Triaging to high. Weird.
The following searches seem to find it just fine: https://test2.wikipedia.org/w/index.php?title=Special%3ASearch&profile=all&search=Savepage-greyed.png&fulltext=Search&srbackend=CirrusSearch https://test2.wikipedia.org/w/index.php?title=Special%3ASearch&profile=all&search=Savepage&fulltext=Search https://test2.wikipedia.org/w/index.php?title=Special%3ASearch&profile=all&search=greyed.png&fulltext=Search https://test2.wikipedia.org/w/index.php?title=Special%3ASearch&profile=all&search=screenshot&fulltext=Search But this searches didn't find the file and probably should: https://test2.wikipedia.org/w/index.php?title=Special%3ASearch&profile=all&search=greyed&fulltext=Search I seems to be not working because Savepage-greyed.png is tokenized as "savepag" and "greyed.png" [1] which isn't really what we want. I'm not sure what we do want though. Maybe "savepag" and "grey" and ".png". [1] Running http://<elasticsearch_host>:9200/nikwiki_general/_analyze?analyzer=text&text=Savepage-greyed.png spits out { "tokens": [ { "token": "savepag", "start_offset": 0, "end_offset": 8, "type": "<ALPHANUM>", "position": 1 }, { "token": "greyed.png", "start_offset": 9, "end_offset": 19, "type": "<ALPHANUM>", "position": 2 } ] }
By the way, I'm not sure why when you reported the problem it wasn't working but is now. I'm going to add a few more regression tests to make sure that the searches that do work continue to work then I might merge the tokenizing problem into Bug 53013 and continue to work through the remaining bugs.

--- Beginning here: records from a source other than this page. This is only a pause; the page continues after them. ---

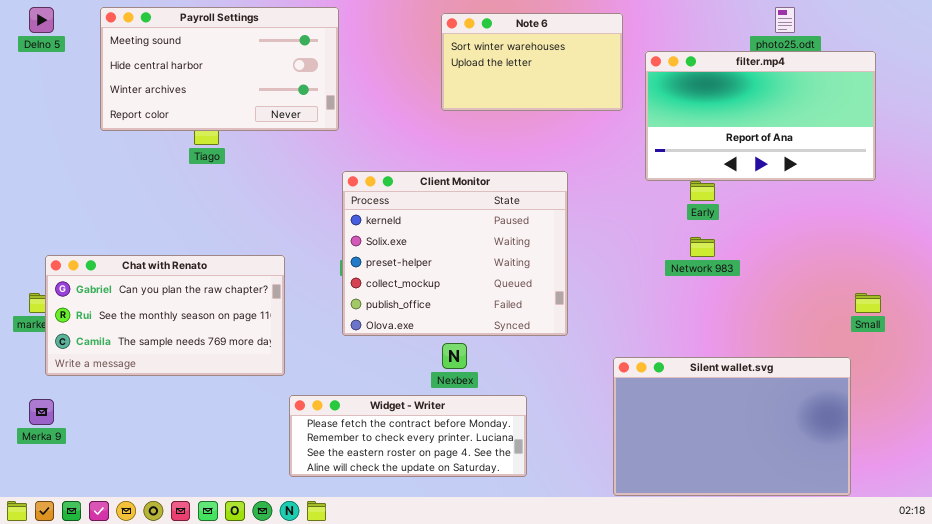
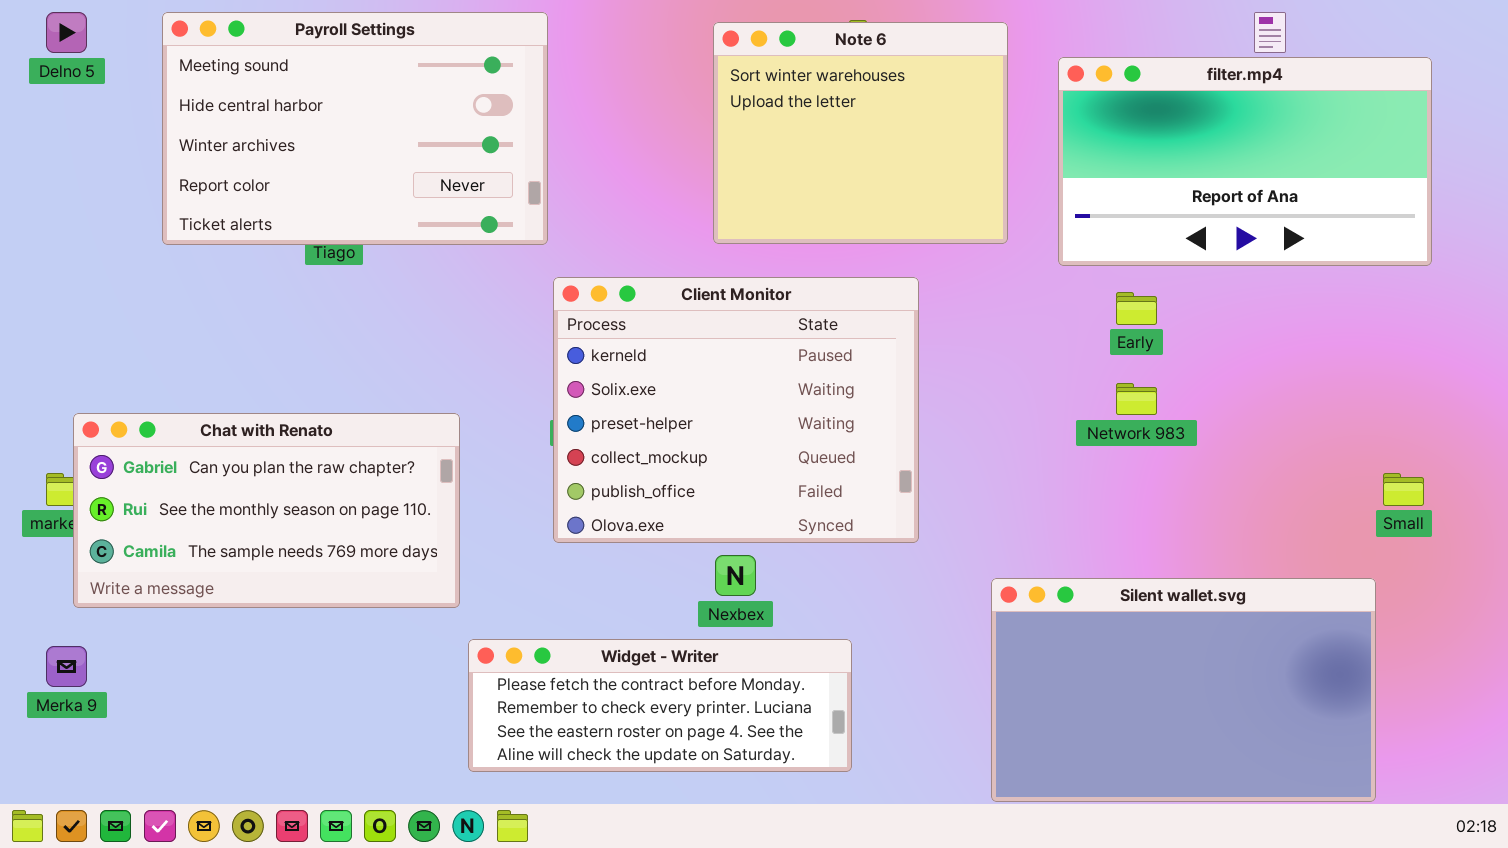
Payroll Settings: [100,7,339,131] -> [162,12,548,245], resized
Note 6: [441,13,623,111] -> [713,22,1008,244], resized
filter.mp4: [645,51,876,181] -> [1058,57,1432,266], moved

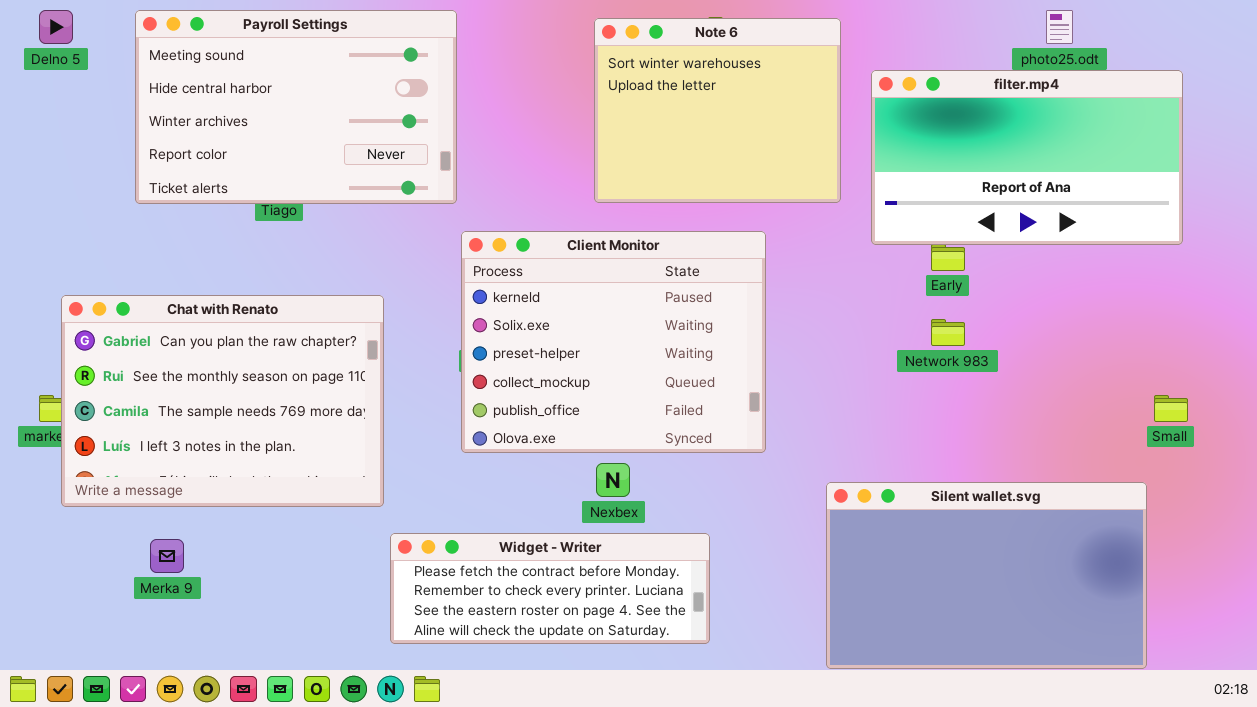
filter.mp4: [1058,57,1432,266] -> [871,70,1183,245], moved
Chat with Renato: [73,413,460,608] -> [61,295,384,507], resized
Merka 9: [46,646,87,687] -> [150,539,184,573], moved

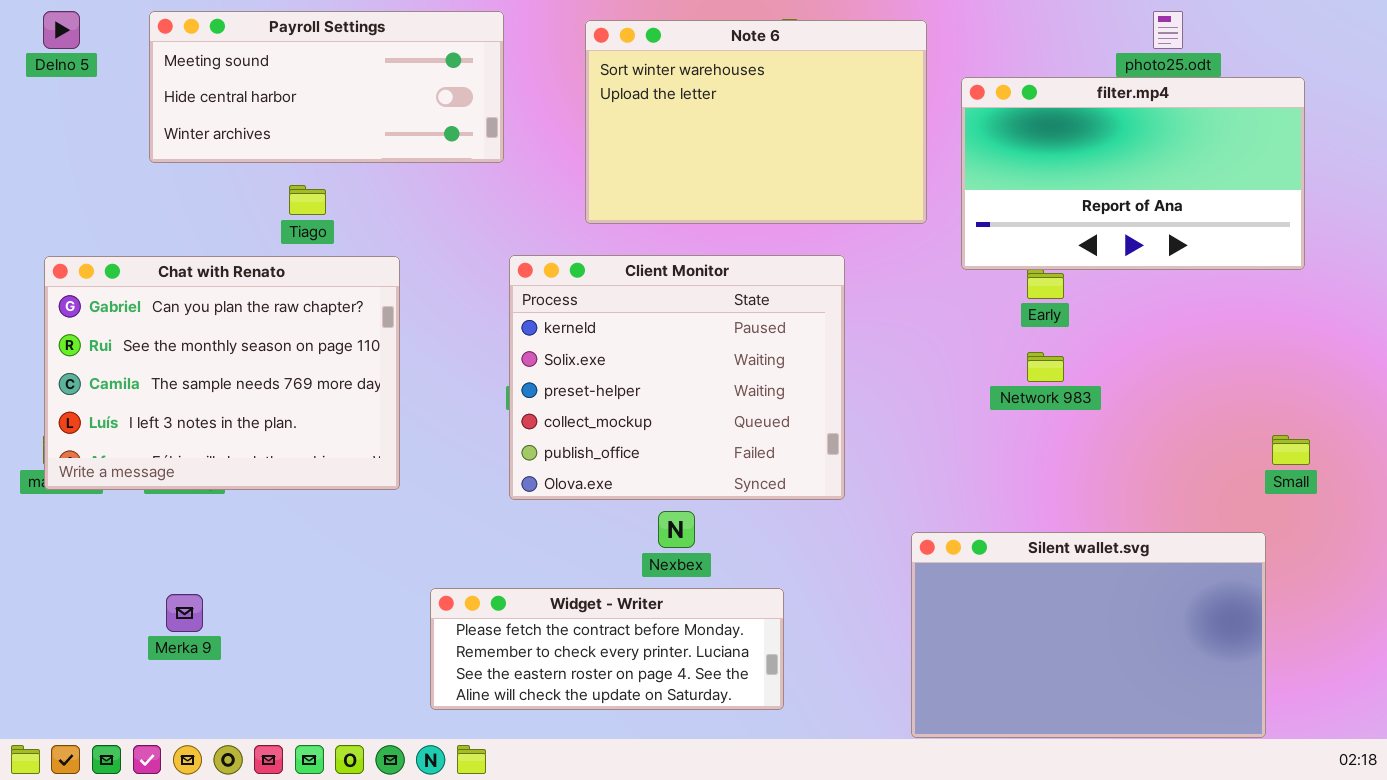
Payroll Settings: [135,10,457,204] -> [149,11,504,163], resized
Note 6: [594,18,841,203] -> [585,20,927,224], resized
Chat with Renato: [61,295,384,507] -> [44,256,400,490], moved

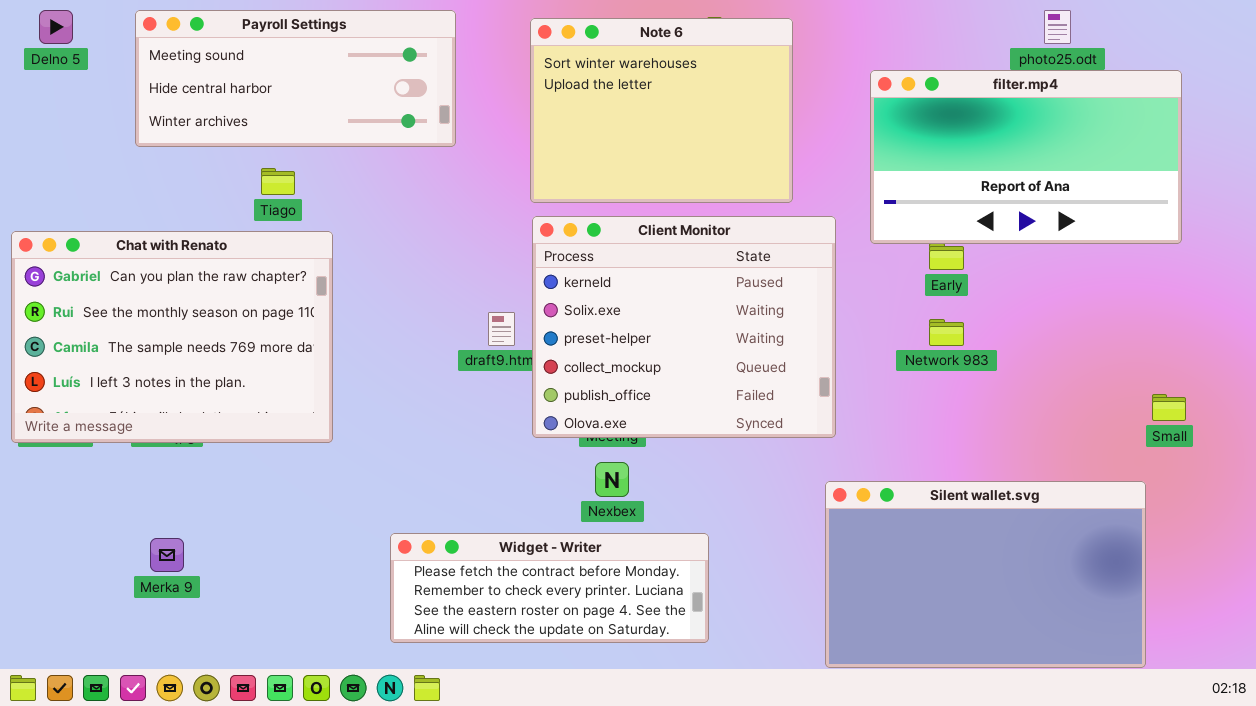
Note 6: [585,20,927,224] -> [530,18,793,203], resized
Client Monitor: [509,255,845,500] -> [532,216,836,438], moved
Chat with Renato: [44,256,400,490] -> [11,231,333,443], moved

I've added some file search regression tests in https://gerrit.wikimedia.org/r/#/c/80074/ . Now that most searches seem to be working and we've got regression tests for them I'm going to lower this to normal priority and work on the stemming problem I mentioned in Comment 3 when I've knocked out the higher priority bugs.
I want to fix this with a Pattern Capture token filter but that isn't in the version of Elasticsearch we're using (0.90.2.) It _is_ in 0.90.3 but since 0.90.4 is supposed to be coming out "early next week" and we've got a bunch of bugs waiting on that I'm tagging this as waiting on that too. With this filter fixing the last portion of this bug should be pretty simple.
I looked into this some more and I'm still not happy with it. I can fix it by adding a PatternCaptureFilter with the pattern "([^\.]+)" but that has some problems: 1. Highlighting just gets really really confused. If one part matches then the whole thing matches. 2. Adding a regex like that to every single token can't be quick. 3. I just looked at Bug 54669 which wanted _more_ precision around funky token patterns. I'm going to resolve this to fixed now because the original problem, not being able to find a fine name, is pretty well fixed. I'd love to hear arguments for the splitting around the . change in the file name, but I'm currently convinced it isn't a good idea.